START Record extracts

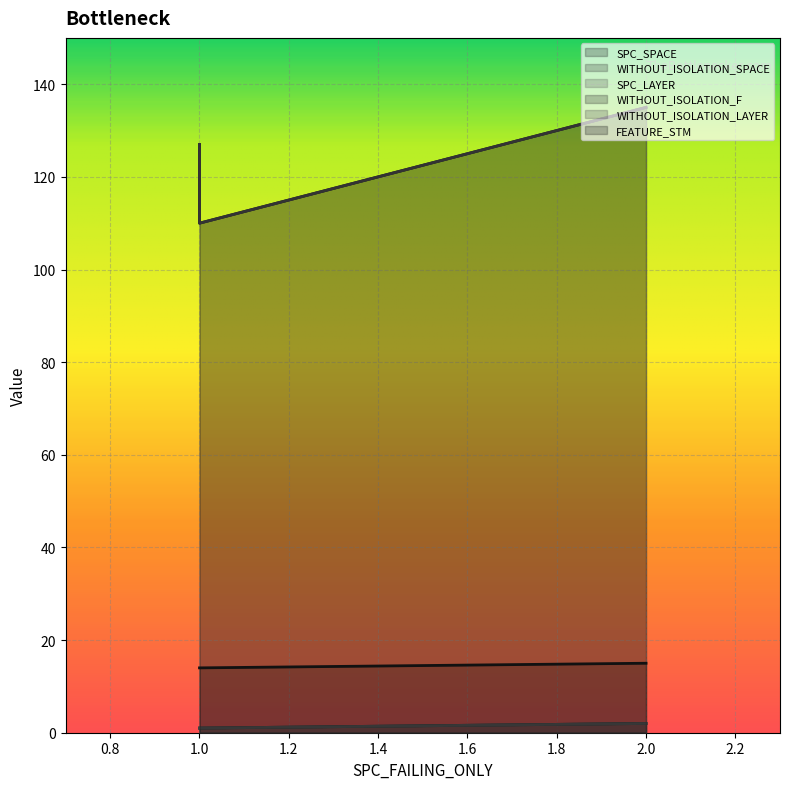

Read the SPC_SPACE value at 1.

110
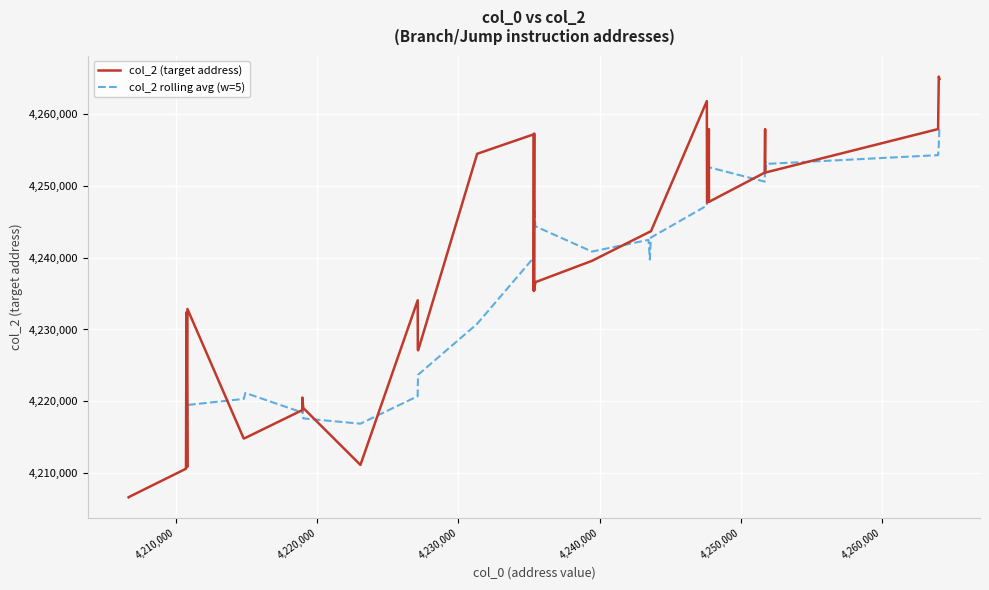

How many categories are shown in the chart?

40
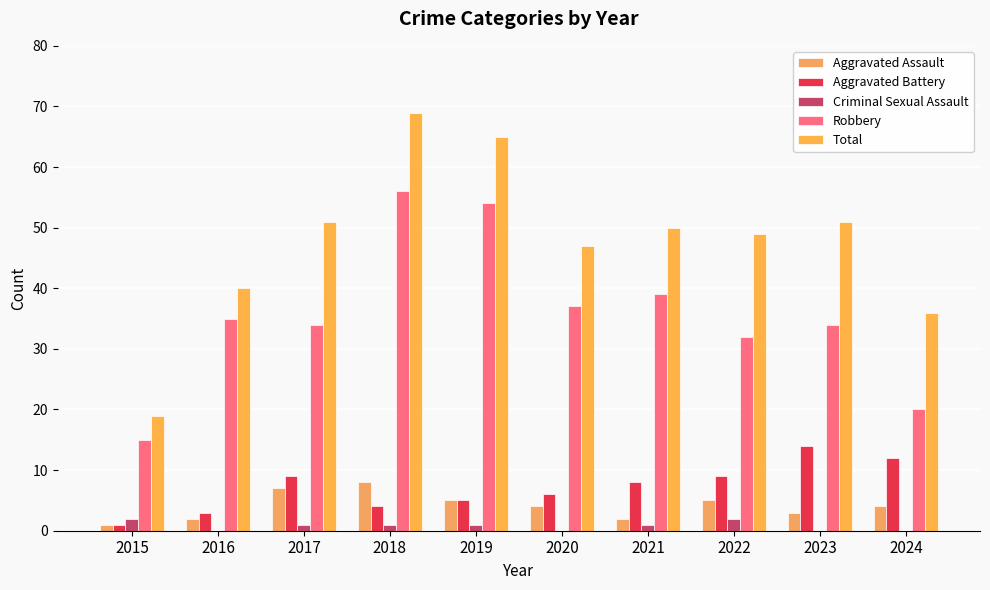

Which series has the largest range (max minus min)?

Total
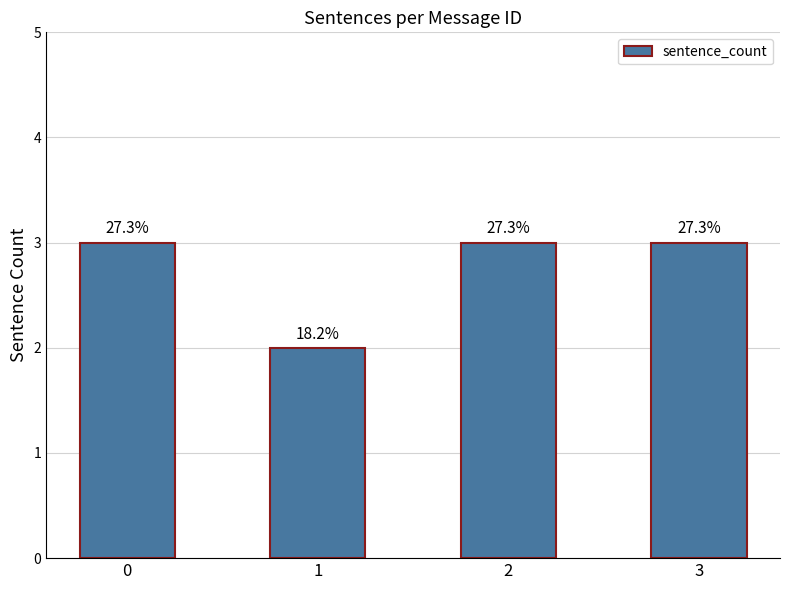

Which label corresponds to the smallest value in the chart?

1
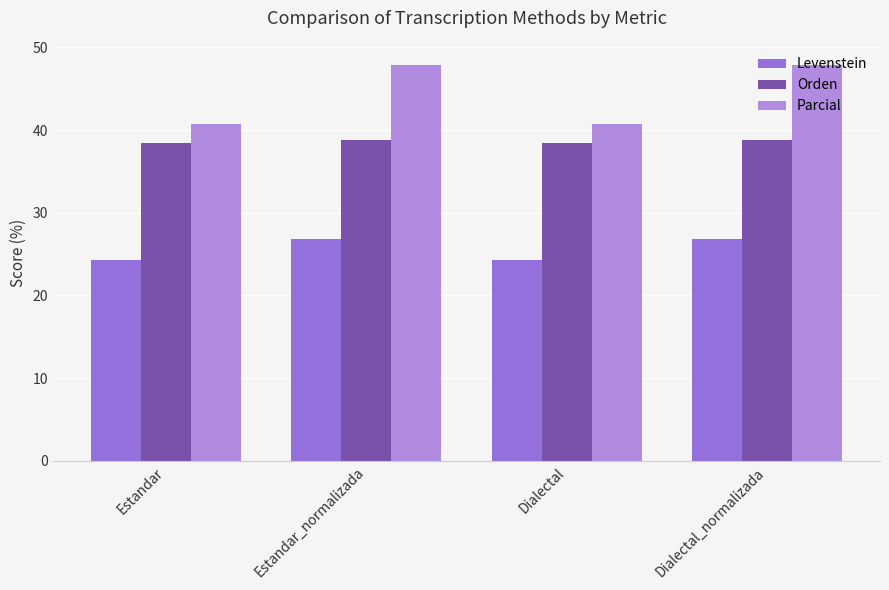

Between Dialectal_normalizada and Estandar, which is larger?

Dialectal_normalizada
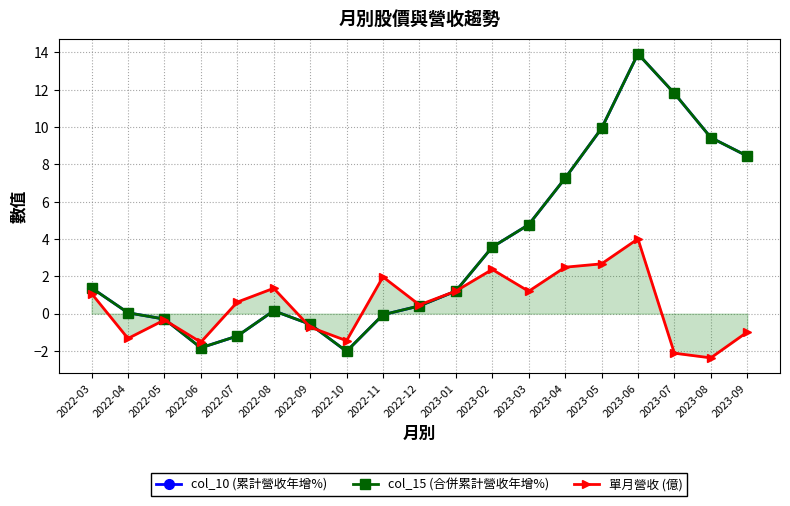

How many lines are shown in the chart?

3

END Record extracts

**Job:** Rewrite the items above with "chart" changed to "graph" and everything else unchanged. Leave out the pictures.

**Response:**
Read the SPC_SPACE value at 1.

110

How many categories are shown in the graph?

40

Which series has the largest range (max minus min)?

Total

Which label corresponds to the smallest value in the graph?

1

Between Dialectal_normalizada and Estandar, which is larger?

Dialectal_normalizada

How many lines are shown in the graph?

3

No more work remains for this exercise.